You are getting that error message because the execution plan for your statement (generated by the optimizer) is performing the CONVERT() operation on rows that contain string values that can't be converted to DATETIME.
Basically, you do not have control over which rows the optimizer performs that conversion on. You know that you only need that conversion done on certain rows, and you have predicates (WHERE or ON clauses) that exclude those rows (limit the rows to those that need the conversion), but your execution plan is performing the CONVERT() operation on rows BEFORE those rows are excluded.
(For example, the optimizer may be electing to a do a table scan, and performing that conversion on every row, before any predicate is being applied.)
I can't give a specific answer, without a specific question and specific SQL that is generating the error.

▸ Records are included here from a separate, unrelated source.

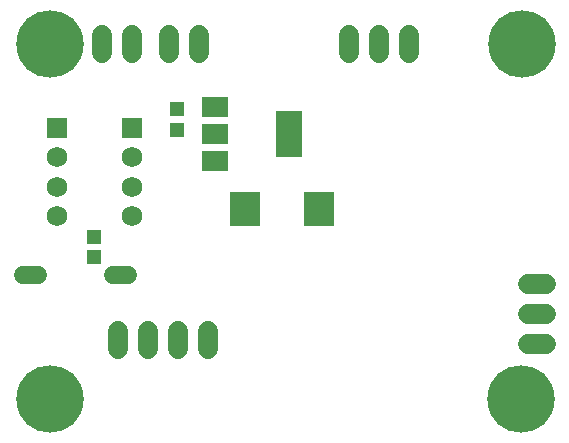
<source format=gbr>
G75*
%MOIN*%
%OFA0B0*%
%FSLAX25Y25*%
%IPPOS*%
%LPD*%
%AMOC8*
5,1,8,0,0,1.08239X$1,22.5*
%
%ADD10R,0.08700X0.06700*%
%ADD11R,0.08700X0.15800*%
%ADD12R,0.10249X0.11824*%
%ADD13R,0.05052X0.04934*%
%ADD14C,0.06800*%
%ADD15C,0.06000*%
%ADD16R,0.05131X0.04737*%
%ADD17R,0.06800X0.06800*%
%ADD18C,0.06800*%
%ADD19C,0.22454*%
D10*
X0088900Y0099900D03*
X0088900Y0108900D03*
X0088900Y0117900D03*
D11*
X0113700Y0108800D03*
D12*
X0123702Y0083800D03*
X0098898Y0083800D03*
D13*
X0076300Y0110355D03*
X0076300Y0117245D03*
D14*
X0073800Y0135800D02*
X0073800Y0141800D01*
X0083800Y0141800D02*
X0083800Y0135800D01*
X0061300Y0135800D02*
X0061300Y0141800D01*
X0051300Y0141800D02*
X0051300Y0135800D01*
X0133800Y0135800D02*
X0133800Y0141800D01*
X0143800Y0141800D02*
X0143800Y0135800D01*
X0153800Y0135800D02*
X0153800Y0141800D01*
X0193300Y0058800D02*
X0199300Y0058800D01*
X0199300Y0048800D02*
X0193300Y0048800D01*
X0193300Y0038800D02*
X0199300Y0038800D01*
X0086635Y0037394D02*
X0086635Y0043394D01*
X0076635Y0043394D02*
X0076635Y0037394D01*
X0066635Y0037394D02*
X0066635Y0043394D01*
X0056635Y0043394D02*
X0056635Y0037394D01*
D15*
X0054881Y0061871D02*
X0060081Y0061871D01*
X0030081Y0061871D02*
X0024881Y0061871D01*
D16*
X0048800Y0067954D03*
X0048800Y0074646D03*
D17*
X0036300Y0111064D03*
X0061300Y0111064D03*
D18*
X0061300Y0101221D03*
X0061300Y0091379D03*
X0061300Y0081536D03*
X0036300Y0081536D03*
X0036300Y0091379D03*
X0036300Y0101221D03*
D19*
X0033938Y0020729D03*
X0191182Y0020650D03*
X0191418Y0138889D03*
X0033938Y0138800D03*
M02*

</source>
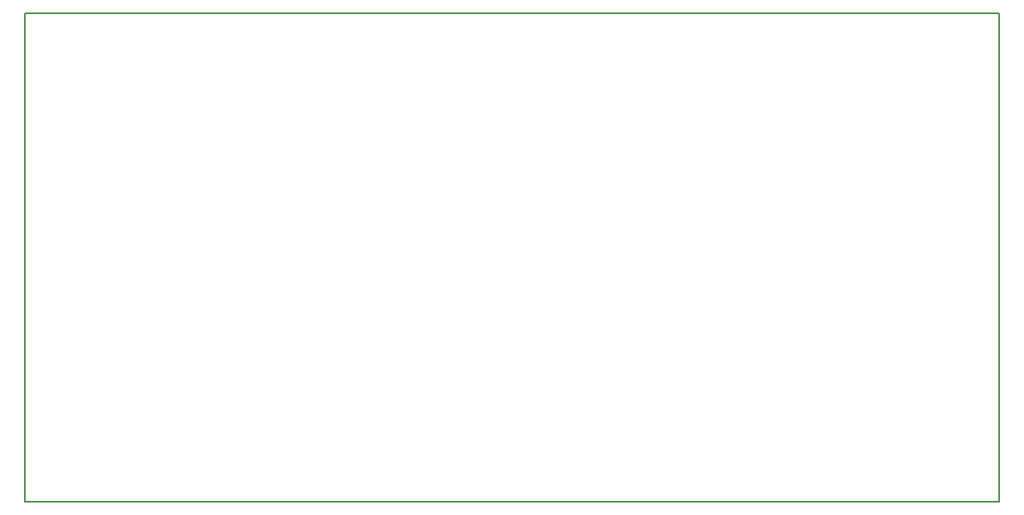
<source format=gm1>
G04 #@! TF.FileFunction,Profile,NP*
%FSLAX46Y46*%
G04 Gerber Fmt 4.6, Leading zero omitted, Abs format (unit mm)*
G04 Created by KiCad (PCBNEW 4.0.0-stable) date 2/11/2016 12:20:55 PM*
%MOMM*%
G01*
G04 APERTURE LIST*
%ADD10C,0.100000*%
%ADD11C,0.150000*%
G04 APERTURE END LIST*
D10*
D11*
X0Y-50000000D02*
X99500000Y-50000000D01*
X0Y0D02*
X99500000Y0D01*
X99500000Y0D02*
X99500000Y-50000000D01*
X0Y-50000000D02*
X0Y0D01*
M02*

</source>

One simple approach to addressing the problem would be to use the ISDATE() function to test whether the string value can be converted to a date.
That is, replace:
Note that the ISDATE() function is subject to some significant limitations, such as being affected by the DATEFORMAT and LANGUAGE settings of the session.
If there is some other indication on the eav row, you could use some other test, to conditionally perform the conversion.
The other approach I've used is to try to gain some modicum of control over the order of operations of the optimizer, using inline views or Common Table Expressions, with operations that force the optimizer to materialize them and apply predicates, so that happens BEFORE any conversion in the outer query.